EXERCISE DESCRIPTION:
Will you output the entries below exactly, skipping every image they contain?

RECORDS PROVIDED:
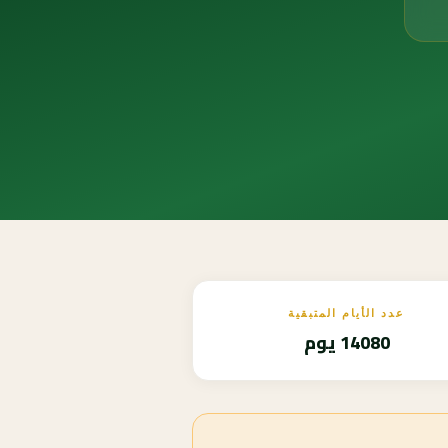
عدد الأيام المتبقية
14080 يوم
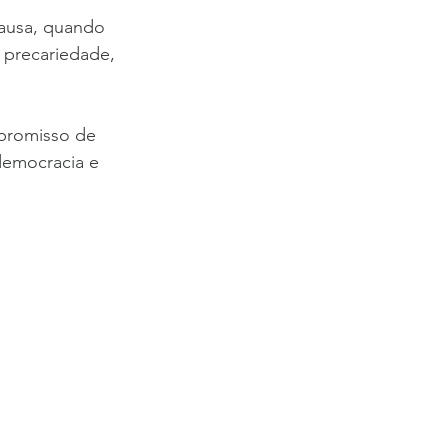
causa, quando 
a precariedade, 
mpromisso de 
democracia e 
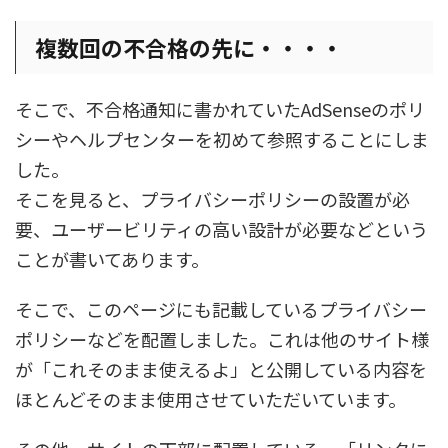
複数回の不合格の先に・・・・
そこで、不合格通知に書かれていたAdSenseのポリ
シーやヘルプセンターを初めて参照することにしま
した。
そこを見ると、プライバシーポリシーの設置が必
要、ユーザービリティの高い設計が必要などという
ことが書いてあります。
そこで、このページにも記載しているプライバシー
ポリシーなどを配置しました。これは他のサイト様
が「これそのまま使えるよ」と公開している内容を
ほとんどそのまま使用させていただいています。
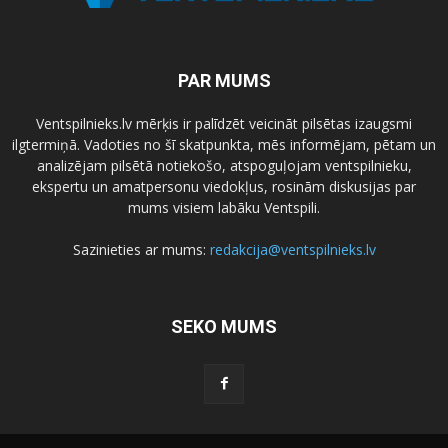
PAR MUMS
Ventspilnieks.lv mērķis ir palīdzēt veicināt pilsētas izaugsmi
ilgtermiņā. Vadoties no šī skatpunkta, mēs informējam, pētam un
analizējam pilsētā notiekošo, atspoguļojam ventspilnieku,
ekspertu un amatpersonu viedokļus, rosinām diskusijas par
mums visiem labāku Ventspili.
Sazinieties ar mums:
redakcija@ventspilnieks.lv
SEKO MUMS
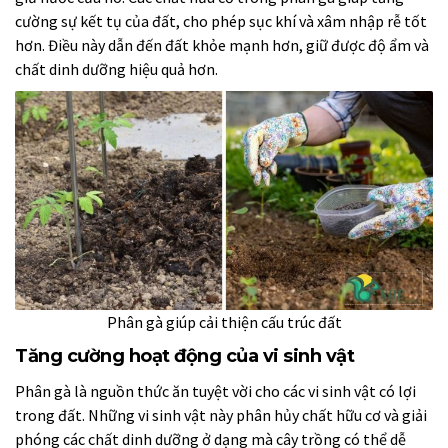
cường sự kết tụ của đất, cho phép sục khí và xâm nhập rễ tốt
hơn. Điều này dẫn đến đất khỏe mạnh hơn, giữ được độ ẩm và
chất dinh dưỡng hiệu quả hơn.
Phân gà giúp cải thiện cấu trúc đất
Tăng cường hoạt động của vi sinh vật
Phân gà là nguồn thức ăn tuyệt vời cho các vi sinh vật có lợi
trong đất. Những vi sinh vật này phân hủy chất hữu cơ và giải
phóng các chất dinh dưỡng ở dạng mà cây trồng có thể dễ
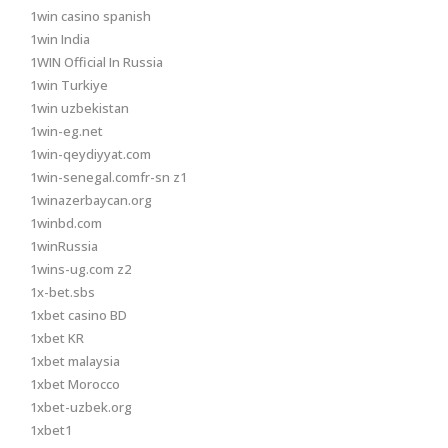
1win casino spanish
1win India
1WIN Official In Russia
1win Turkiye
1win uzbekistan
1win-eg.net
1win-qeydiyyat.com
1win-senegal.comfr-sn z1
1winazerbaycan.org
1winbd.com
1winRussia
1wins-ug.com z2
1x-bet.sbs
1xbet casino BD
1xbet KR
1xbet malaysia
1xbet Morocco
1xbet-uzbek.org
1xbet1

ANSWER SPACE:
عدد الأيام المتبقية
14080 يوم
causa, quando 
a precariedade, 
mpromisso de 
democracia e 
複数回の不合格の先に・・・・
そこで、不合格通知に書かれていたAdSenseのポリ
シーやヘルプセンターを初めて参照することにしま
した。
そこを見ると、プライバシーポリシーの設置が必
要、ユーザービリティの高い設計が必要などという
ことが書いてあります。
そこで、このページにも記載しているプライバシー
ポリシーなどを配置しました。これは他のサイト様
が「これそのまま使えるよ」と公開している内容を
ほとんどそのまま使用させていただいています。
PAR MUMS
Ventspilnieks.lv mērķis ir palīdzēt veicināt pilsētas izaugsmi
ilgtermiņā. Vadoties no šī skatpunkta, mēs informējam, pētam un
analizējam pilsētā notiekošo, atspoguļojam ventspilnieku,
ekspertu un amatpersonu viedokļus, rosinām diskusijas par
mums visiem labāku Ventspili.
Sazinieties ar mums:
redakcija@ventspilnieks.lv
SEKO MUMS
cường sự kết tụ của đất, cho phép sục khí và xâm nhập rễ tốt
hơn. Điều này dẫn đến đất khỏe mạnh hơn, giữ được độ ẩm và
chất dinh dưỡng hiệu quả hơn.
Phân gà giúp cải thiện cấu trúc đất
Tăng cường hoạt động của vi sinh vật
Phân gà là nguồn thức ăn tuyệt vời cho các vi sinh vật có lợi
trong đất. Những vi sinh vật này phân hủy chất hữu cơ và giải
phóng các chất dinh dưỡng ở dạng mà cây trồng có thể dễ
1win casino spanish
1win India
1WIN Official In Russia
1win Turkiye
1win uzbekistan
1win-eg.net
1win-qeydiyyat.com
1win-senegal.comfr-sn z1
1winazerbaycan.org
1winbd.com
1winRussia
1wins-ug.com z2
1x-bet.sbs
1xbet casino BD
1xbet KR
1xbet malaysia
1xbet Morocco
1xbet-uzbek.org
1xbet1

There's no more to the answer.